§ Stated exercise 1
Repeat the part of the article on Hays that opens with the words containing "Over the past" and closes with "challenging job market.", swapping "nosedived" for "dropped".
§ Stated exercise 2
Answer these questions using the article on Hays.
(a) By how much did net fees fall year-on-year in Germany?
(b) By how much have Hays' shares fallen over the past 12 months?
(c) In which month did the company issue its earlier warning?
§ Stated exercise 3
Continue the article on Hays, picking up right after its final sentence.

On Thursday, Hays cautioned that it foresees “challenging market conditions to persist into 2026” as it aims to boost net-fee productivity.

The fourth quarter’s activity levels were hampered by a slump in permanent hiring, attributed to “low levels of client and candidate confidence as a result of macroeconomic uncertainty.”

Hays predicts a nine per cent year-on-year decline in group like-for-like net fees for the fourth quarter.

In Germany, the company’s largest market, net fees dipped five per cent year-on-year due to “weaker conditions” in both temporary and permanent sectors.

Over the past 12 months, Hays’ shares have nosedived more than 30%.

The FTSE 250 company had already issued a warning in April about economic uncertainty and a challenging job market.

(Collected data entries)
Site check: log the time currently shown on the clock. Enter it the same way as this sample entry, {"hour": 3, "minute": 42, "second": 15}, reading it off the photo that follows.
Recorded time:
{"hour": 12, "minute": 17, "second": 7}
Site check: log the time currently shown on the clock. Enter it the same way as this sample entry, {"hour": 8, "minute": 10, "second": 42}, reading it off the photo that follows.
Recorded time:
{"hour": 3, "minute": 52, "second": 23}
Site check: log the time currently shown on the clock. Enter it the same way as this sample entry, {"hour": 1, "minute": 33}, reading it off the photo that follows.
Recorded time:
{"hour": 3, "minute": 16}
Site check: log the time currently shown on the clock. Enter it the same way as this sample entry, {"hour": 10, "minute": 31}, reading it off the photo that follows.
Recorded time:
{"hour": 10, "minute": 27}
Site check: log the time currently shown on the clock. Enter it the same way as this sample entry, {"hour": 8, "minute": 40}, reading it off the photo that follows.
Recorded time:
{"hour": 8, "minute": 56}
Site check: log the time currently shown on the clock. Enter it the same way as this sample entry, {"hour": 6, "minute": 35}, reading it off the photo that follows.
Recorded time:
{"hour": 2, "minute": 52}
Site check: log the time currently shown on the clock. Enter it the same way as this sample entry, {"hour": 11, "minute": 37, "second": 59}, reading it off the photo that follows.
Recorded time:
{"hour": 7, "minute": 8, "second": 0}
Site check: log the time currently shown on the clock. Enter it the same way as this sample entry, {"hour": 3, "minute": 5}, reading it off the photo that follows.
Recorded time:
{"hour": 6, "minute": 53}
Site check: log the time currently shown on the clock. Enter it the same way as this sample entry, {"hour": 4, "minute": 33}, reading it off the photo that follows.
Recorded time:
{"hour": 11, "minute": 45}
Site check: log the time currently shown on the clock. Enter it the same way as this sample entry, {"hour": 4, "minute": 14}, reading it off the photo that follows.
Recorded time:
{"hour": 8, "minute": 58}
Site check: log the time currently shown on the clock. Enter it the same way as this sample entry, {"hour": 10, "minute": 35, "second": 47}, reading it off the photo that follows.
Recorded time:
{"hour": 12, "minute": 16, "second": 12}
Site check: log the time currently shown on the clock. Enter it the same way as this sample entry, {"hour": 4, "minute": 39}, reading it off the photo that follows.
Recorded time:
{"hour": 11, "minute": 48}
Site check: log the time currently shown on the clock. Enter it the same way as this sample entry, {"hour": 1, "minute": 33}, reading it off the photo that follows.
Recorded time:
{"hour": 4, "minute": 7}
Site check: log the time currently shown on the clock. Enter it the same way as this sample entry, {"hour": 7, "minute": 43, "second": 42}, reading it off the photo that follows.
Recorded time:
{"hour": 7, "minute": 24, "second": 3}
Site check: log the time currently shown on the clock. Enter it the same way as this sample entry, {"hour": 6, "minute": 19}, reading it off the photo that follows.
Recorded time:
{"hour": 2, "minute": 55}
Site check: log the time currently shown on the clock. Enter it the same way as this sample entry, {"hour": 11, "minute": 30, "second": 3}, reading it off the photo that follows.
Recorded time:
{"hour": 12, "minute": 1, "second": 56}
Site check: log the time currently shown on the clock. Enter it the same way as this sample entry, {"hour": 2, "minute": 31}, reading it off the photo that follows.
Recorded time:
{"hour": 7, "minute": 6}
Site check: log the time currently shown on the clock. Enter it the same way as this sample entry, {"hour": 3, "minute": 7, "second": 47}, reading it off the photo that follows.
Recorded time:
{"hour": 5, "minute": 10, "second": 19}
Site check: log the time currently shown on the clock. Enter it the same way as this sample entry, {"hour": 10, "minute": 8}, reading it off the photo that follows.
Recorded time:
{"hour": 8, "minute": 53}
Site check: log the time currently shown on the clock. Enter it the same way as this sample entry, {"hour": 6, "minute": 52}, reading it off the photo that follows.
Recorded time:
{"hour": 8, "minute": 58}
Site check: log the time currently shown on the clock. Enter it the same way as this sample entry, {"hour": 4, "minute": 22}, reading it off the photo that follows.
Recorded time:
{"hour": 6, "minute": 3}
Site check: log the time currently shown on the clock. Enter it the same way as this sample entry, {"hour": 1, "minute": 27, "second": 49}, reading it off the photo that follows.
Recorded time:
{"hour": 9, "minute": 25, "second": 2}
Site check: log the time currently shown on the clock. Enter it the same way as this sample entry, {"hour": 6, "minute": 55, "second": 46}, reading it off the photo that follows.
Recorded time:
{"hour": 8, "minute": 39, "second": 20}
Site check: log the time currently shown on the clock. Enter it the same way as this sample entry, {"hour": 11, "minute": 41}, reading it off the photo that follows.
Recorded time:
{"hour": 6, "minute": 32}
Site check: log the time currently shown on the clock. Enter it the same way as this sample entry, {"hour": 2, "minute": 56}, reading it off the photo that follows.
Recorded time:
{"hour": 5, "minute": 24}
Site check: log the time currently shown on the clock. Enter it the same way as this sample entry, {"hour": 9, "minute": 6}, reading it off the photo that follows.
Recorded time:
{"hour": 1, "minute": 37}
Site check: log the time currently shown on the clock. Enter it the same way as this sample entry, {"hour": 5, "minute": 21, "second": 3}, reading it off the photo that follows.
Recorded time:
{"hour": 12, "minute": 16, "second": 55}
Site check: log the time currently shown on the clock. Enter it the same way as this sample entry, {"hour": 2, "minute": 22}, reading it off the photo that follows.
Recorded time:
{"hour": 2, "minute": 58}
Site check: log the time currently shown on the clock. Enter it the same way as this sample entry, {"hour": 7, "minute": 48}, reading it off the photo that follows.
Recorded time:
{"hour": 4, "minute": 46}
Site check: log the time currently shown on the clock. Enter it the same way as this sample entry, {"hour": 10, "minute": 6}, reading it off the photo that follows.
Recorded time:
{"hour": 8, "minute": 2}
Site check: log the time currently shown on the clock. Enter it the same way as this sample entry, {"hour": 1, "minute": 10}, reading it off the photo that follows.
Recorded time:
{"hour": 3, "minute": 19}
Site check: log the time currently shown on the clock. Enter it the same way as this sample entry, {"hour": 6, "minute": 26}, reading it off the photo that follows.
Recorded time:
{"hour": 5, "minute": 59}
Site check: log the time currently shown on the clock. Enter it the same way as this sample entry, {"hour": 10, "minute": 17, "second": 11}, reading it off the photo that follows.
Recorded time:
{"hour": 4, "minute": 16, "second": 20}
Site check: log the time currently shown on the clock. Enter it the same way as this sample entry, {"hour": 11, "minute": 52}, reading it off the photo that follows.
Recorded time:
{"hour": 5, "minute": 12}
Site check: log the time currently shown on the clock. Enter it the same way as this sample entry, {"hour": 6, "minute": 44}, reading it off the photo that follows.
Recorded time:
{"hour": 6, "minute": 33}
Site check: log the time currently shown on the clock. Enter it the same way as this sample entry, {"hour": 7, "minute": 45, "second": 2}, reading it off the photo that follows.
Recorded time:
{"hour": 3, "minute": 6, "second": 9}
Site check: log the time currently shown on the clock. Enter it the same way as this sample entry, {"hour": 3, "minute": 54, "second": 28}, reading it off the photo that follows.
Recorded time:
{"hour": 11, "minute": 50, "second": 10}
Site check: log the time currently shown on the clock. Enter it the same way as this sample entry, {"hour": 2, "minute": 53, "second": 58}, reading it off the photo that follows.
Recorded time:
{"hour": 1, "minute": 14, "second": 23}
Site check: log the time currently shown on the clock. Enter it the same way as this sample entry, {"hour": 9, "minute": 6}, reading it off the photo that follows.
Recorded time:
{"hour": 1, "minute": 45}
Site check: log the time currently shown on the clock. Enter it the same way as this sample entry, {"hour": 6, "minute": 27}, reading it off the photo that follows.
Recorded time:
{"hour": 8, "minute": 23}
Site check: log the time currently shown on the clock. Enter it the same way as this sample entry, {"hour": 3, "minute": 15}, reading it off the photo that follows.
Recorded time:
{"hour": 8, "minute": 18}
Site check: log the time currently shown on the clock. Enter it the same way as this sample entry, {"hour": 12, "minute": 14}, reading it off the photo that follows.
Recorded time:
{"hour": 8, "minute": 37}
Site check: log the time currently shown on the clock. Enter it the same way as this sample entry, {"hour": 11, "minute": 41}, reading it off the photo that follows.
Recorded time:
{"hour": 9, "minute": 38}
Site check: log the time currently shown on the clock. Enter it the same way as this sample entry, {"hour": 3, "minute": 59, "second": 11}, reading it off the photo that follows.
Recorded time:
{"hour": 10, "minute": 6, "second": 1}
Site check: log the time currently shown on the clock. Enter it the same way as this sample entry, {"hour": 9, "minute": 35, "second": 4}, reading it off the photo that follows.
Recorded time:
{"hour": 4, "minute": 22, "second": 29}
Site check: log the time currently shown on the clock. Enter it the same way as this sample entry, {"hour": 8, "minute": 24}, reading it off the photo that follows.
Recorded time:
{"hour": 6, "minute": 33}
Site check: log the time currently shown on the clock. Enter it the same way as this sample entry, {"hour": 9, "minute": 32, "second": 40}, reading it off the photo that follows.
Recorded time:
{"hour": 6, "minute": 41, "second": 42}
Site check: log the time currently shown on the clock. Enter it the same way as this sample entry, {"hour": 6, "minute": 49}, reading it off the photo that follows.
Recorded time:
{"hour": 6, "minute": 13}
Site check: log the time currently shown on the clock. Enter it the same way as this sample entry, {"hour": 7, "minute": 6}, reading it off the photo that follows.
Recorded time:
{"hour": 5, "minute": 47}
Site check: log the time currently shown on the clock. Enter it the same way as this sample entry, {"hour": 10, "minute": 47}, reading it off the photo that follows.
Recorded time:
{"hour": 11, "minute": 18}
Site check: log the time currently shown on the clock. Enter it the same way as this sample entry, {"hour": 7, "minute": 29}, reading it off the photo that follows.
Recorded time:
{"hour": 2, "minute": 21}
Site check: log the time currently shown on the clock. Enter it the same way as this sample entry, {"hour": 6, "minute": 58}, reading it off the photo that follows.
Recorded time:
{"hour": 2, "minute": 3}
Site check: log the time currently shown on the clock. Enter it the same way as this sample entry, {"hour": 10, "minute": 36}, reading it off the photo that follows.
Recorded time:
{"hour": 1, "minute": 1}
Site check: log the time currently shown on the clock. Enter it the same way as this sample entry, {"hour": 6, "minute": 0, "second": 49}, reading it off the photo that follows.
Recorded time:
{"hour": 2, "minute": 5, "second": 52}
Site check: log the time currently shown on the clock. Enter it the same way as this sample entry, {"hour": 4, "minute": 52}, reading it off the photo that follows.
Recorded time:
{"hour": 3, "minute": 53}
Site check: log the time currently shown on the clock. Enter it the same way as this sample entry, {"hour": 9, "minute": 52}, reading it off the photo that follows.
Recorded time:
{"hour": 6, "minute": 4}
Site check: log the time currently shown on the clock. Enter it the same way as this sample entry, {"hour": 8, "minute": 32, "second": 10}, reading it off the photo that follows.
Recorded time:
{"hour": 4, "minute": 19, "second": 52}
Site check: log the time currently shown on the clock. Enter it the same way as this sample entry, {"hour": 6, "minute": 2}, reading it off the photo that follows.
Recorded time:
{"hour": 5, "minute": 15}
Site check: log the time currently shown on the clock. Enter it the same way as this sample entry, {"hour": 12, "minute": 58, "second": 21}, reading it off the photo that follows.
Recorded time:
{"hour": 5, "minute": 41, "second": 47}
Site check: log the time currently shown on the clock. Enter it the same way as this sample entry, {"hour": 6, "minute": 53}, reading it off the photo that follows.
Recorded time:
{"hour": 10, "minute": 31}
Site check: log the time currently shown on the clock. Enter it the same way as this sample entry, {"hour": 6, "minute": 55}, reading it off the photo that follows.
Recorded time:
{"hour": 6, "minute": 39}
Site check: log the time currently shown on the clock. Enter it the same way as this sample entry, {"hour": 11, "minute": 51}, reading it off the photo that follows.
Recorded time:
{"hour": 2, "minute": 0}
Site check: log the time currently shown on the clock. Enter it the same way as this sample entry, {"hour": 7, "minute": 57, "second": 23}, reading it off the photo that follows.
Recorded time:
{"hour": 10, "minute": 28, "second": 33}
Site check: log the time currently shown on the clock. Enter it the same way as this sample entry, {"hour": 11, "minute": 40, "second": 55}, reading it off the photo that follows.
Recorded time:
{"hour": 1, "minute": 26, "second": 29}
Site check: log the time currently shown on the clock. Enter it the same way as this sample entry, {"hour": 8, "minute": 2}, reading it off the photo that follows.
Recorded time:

§ Exercise output 1
Over the past 12 months, Hays’ shares have dropped more than 30%.

The FTSE 250 company had already issued a warning in April about economic uncertainty and a challenging job market.

§ Exercise output 2
(a) Five per cent.
(b) More than 30%.
(c) April.

§ Exercise output 3
Recruitment market ‘rough,’ says Hays CFO

Acknowledging the turbulence faced by the recruitment industry, Hays’ chief financial officer, James Hilton, expressed the difficulties saying, “It has been a pretty rough recruitment market for the last two years,”.

Emphasising the extent of the issue, he added, “These are challenging markets and we see that across Europe.”

On Thursday, Hays reaffirmed its dedication to implementing a “focused strategy” designed to navigate the tough environment.

Highlighting the path towards recovery, Hays indicated, “Our initiatives to improve net fee productivity in real terms and back-office efficiency will be important drivers of medium-term profit recovery when the market recovers.”